## Prompt
A faithful transcript of all the lines below, with no pictures, is the goal here.

• • •

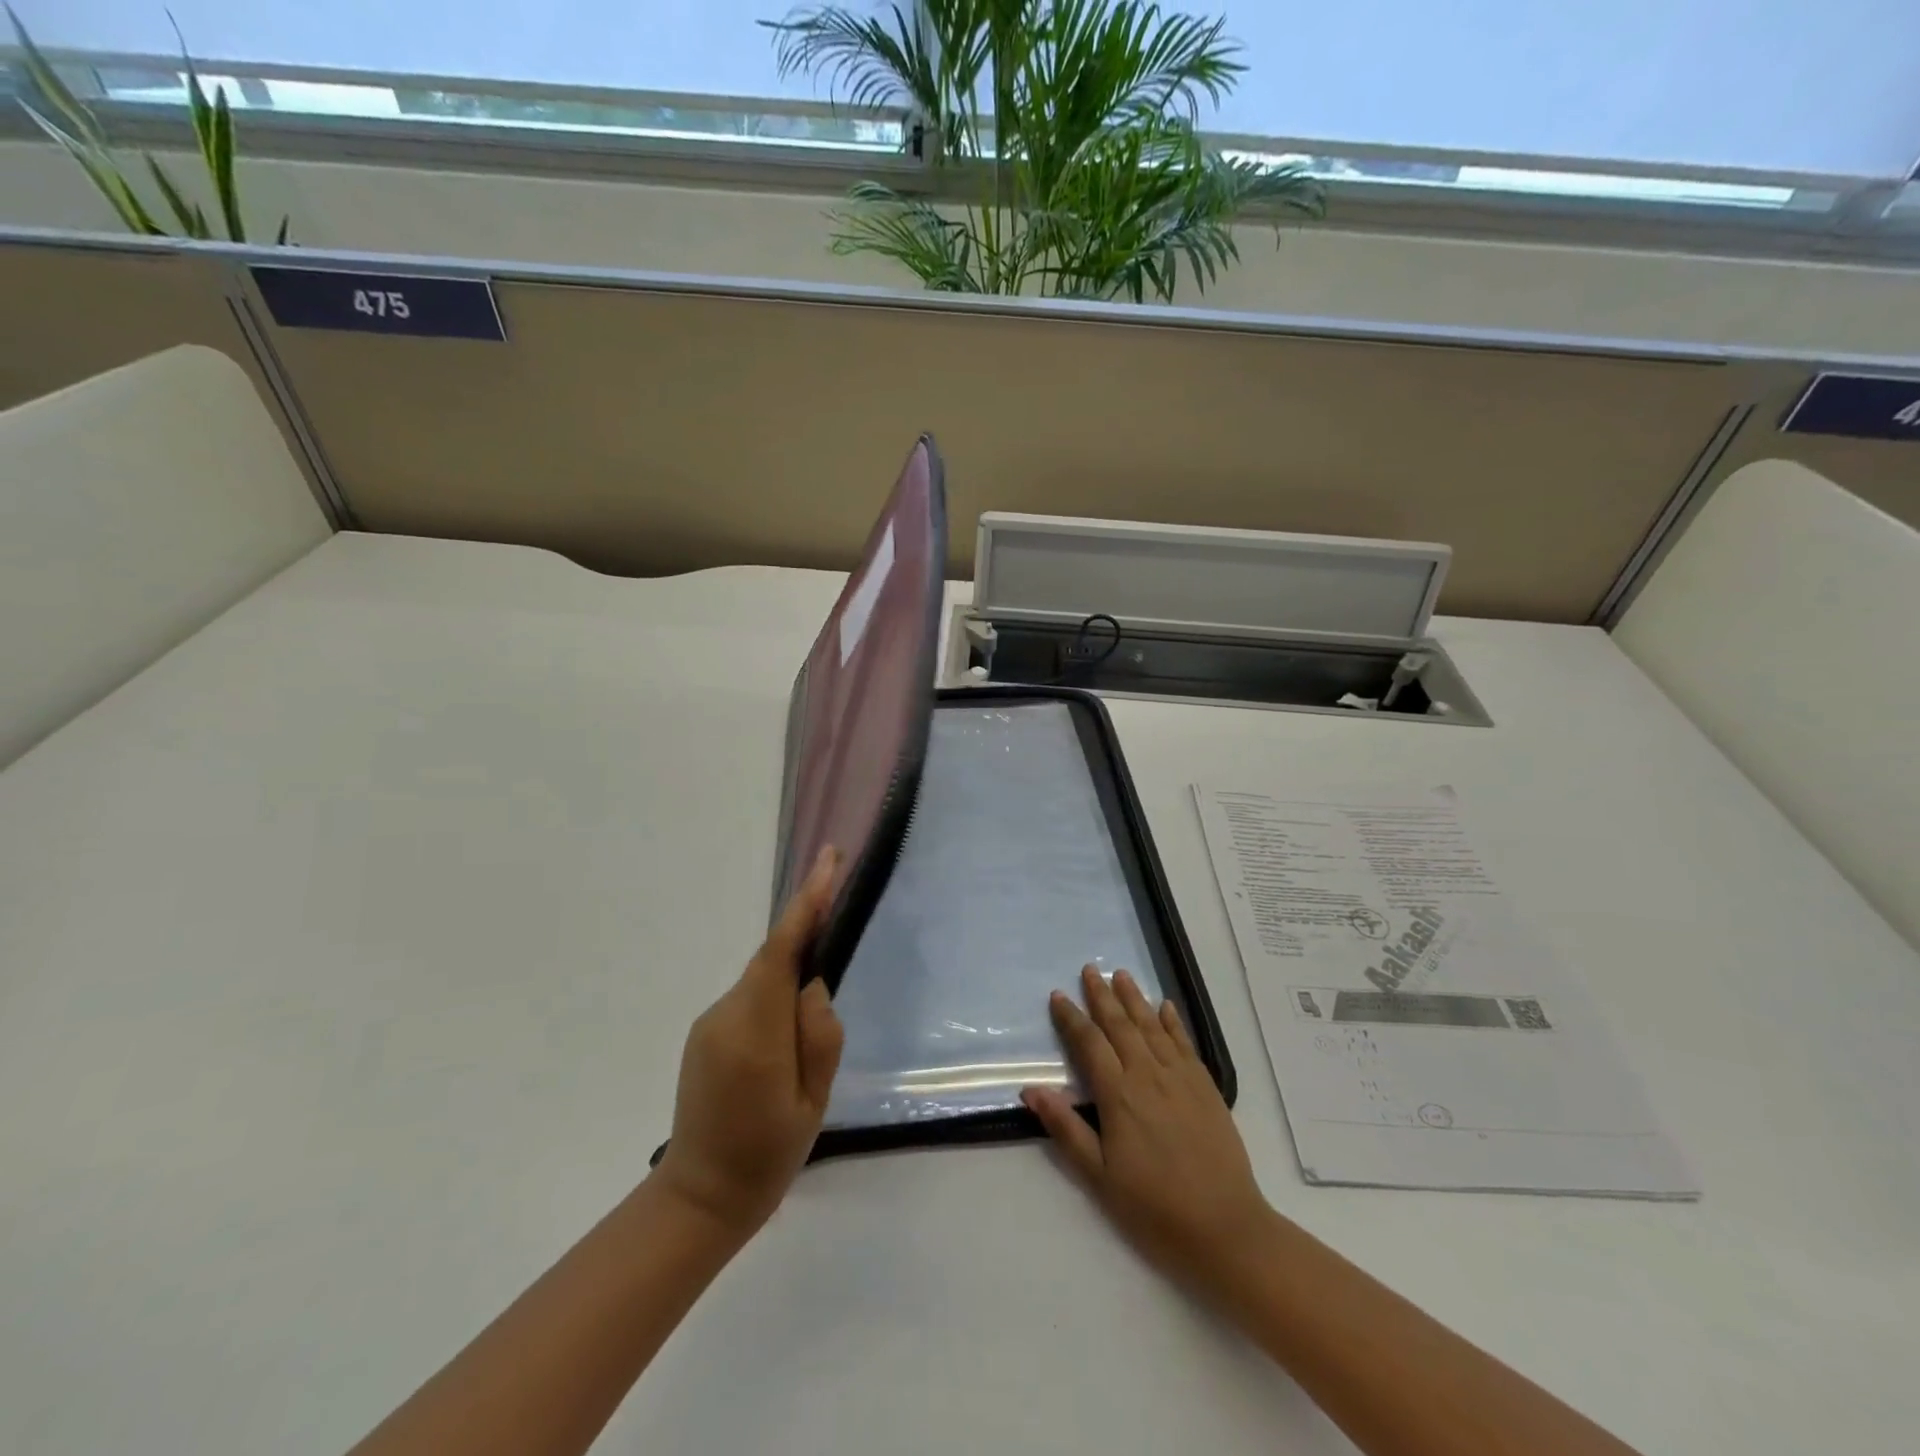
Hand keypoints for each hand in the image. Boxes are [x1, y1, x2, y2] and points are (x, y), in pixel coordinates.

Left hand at [654, 848, 844, 1236]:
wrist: (701, 1196)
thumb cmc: (768, 1154)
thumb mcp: (814, 1100)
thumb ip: (820, 1034)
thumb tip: (812, 984)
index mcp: (755, 1033)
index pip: (781, 950)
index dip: (806, 903)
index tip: (827, 861)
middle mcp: (725, 1015)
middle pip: (773, 961)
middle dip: (805, 937)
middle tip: (838, 933)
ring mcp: (709, 1022)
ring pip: (763, 980)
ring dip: (790, 982)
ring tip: (808, 1034)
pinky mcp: (704, 1033)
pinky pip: (750, 998)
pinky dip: (773, 999)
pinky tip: (784, 1041)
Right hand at [1022, 965, 1274, 1298]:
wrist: (1225, 1229)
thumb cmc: (1154, 1208)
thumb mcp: (1099, 1176)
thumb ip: (1066, 1128)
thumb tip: (1031, 1089)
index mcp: (1119, 1095)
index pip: (1089, 1044)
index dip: (1072, 1018)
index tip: (1059, 996)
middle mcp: (1148, 1075)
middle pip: (1120, 1025)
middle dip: (1102, 995)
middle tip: (1090, 969)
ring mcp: (1181, 1078)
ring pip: (1152, 1026)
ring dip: (1135, 998)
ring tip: (1121, 974)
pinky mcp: (1206, 1087)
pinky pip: (1185, 1043)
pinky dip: (1173, 1022)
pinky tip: (1166, 1006)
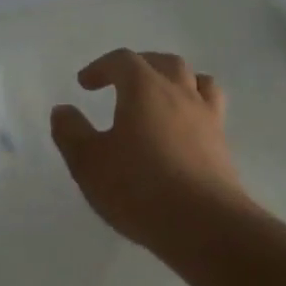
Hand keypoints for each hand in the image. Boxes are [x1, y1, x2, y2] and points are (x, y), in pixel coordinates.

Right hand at [50, 48, 252, 248]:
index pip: (123, 61)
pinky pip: (212, 109)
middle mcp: (180, 93)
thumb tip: (63, 110)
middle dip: (141, 65)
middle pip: (164, 62)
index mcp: (145, 88)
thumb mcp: (89, 163)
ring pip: (197, 81)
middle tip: (123, 81)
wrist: (204, 224)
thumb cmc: (139, 188)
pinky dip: (196, 107)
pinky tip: (185, 129)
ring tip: (164, 95)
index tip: (85, 84)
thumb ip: (71, 132)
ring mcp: (207, 117)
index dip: (101, 67)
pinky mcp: (223, 145)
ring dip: (177, 80)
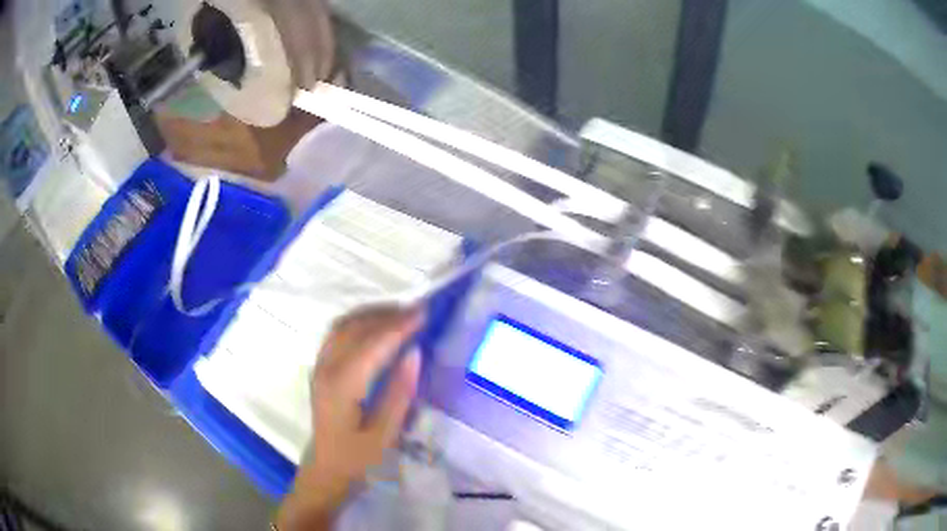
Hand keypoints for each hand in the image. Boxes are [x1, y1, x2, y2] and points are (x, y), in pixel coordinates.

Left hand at [276, 305, 422, 529]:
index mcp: (342, 386)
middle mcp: (326, 369)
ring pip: (343, 325)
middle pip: (354, 328)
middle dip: (387, 315)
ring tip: (400, 314)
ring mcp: (319, 365)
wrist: (327, 467)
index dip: (398, 326)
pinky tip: (376, 325)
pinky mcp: (320, 367)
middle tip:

• • •

## Response to the exercise
Hand keypoints for each hand in the image. Boxes are [x1, y1, x2, y2] and points are (x, y), in pixel coordinates.

Left hand at [654, 848, 844, 1236]:
wrist: (701, 1196)
thumb cmc: (768, 1154)
thumb mcp: (814, 1100)
thumb ip: (820, 1034)
thumb tip: (812, 984)
index mcp: (755, 1033)
index pip: (781, 950)
index dip: (806, 903)
index tip: (827, 861)
middle mcp: (725, 1015)
middle pip: (773, 961)
middle dip: (805, 937)
middle tip: (838, 933)
ring mcp: (709, 1022)
ring pip: (763, 980)
ring dip: (790, 982)
ring tip: (808, 1034)
pinky mcp: (704, 1033)
pinky pip: (750, 998)
pinky dip: (773, 999)
pinky tip: (784, 1041)
Right hand at [1022, 965, 1274, 1298]:
wrist: (1225, 1229)
thumb cmc: (1154, 1208)
thumb mcp: (1099, 1176)
thumb ip: (1066, 1128)
thumb tip: (1031, 1089)
index mcp: (1119, 1095)
index pip: (1089, 1044)
index dip: (1072, 1018)
index tip: (1059, 996)
middle mcp: (1148, 1075)
middle pip: (1120, 1025)
middle dip: (1102, 995)
middle tip: (1090, 969)
ring mcp: (1181, 1078)
ring pip: (1152, 1026)
ring dip: (1135, 998)
ring tip: (1121, 974)
pinky mcp: (1206, 1087)
pinky pip: (1185, 1043)
pinky dip: (1173, 1022)
pinky tip: (1166, 1006)
Hand keypoints for each hand in the image. Boxes are [x1, y1, x2, y2] and points are (x, y), in pixel coordinates.

Right hand at [50, 48, 252, 248]:
index pip: (123, 61)
pinky pip: (212, 109)
middle mcp: (180, 93)
thumb tip: (63, 110)
middle dip: (141, 65)
middle pip: (164, 62)
index mcp: (145, 88)
thumb mcp: (89, 163)
ring pip: (197, 81)
middle tip: (123, 81)
wrist: (204, 224)
thumb cmc: (139, 188)
pinky dip: (196, 107)
pinky tip: (185, 129)
ring tip: (164, 95)
index tip: (85, 84)
thumb ip: (71, 132)
ring mcp: (207, 117)
index dip: (101, 67)
pinky mcp: (223, 145)
ring dip: (177, 80)
Hand keypoints for each hand in the image. Boxes are [x1, y1, x2, y2] and points are (x, y), in pixel coordinates.

Left hand at [276, 305, 422, 529]:
index mcp: (342, 386)
middle mcp: (326, 369)
ring pip: (343, 325)
middle pip: (354, 328)
middle dip: (387, 315)
ring tip: (400, 314)
ring mcp: (319, 365)
wrist: (327, 467)
index dip: (398, 326)
pinky tip: (376, 325)
pinky mcp: (320, 367)
middle tip:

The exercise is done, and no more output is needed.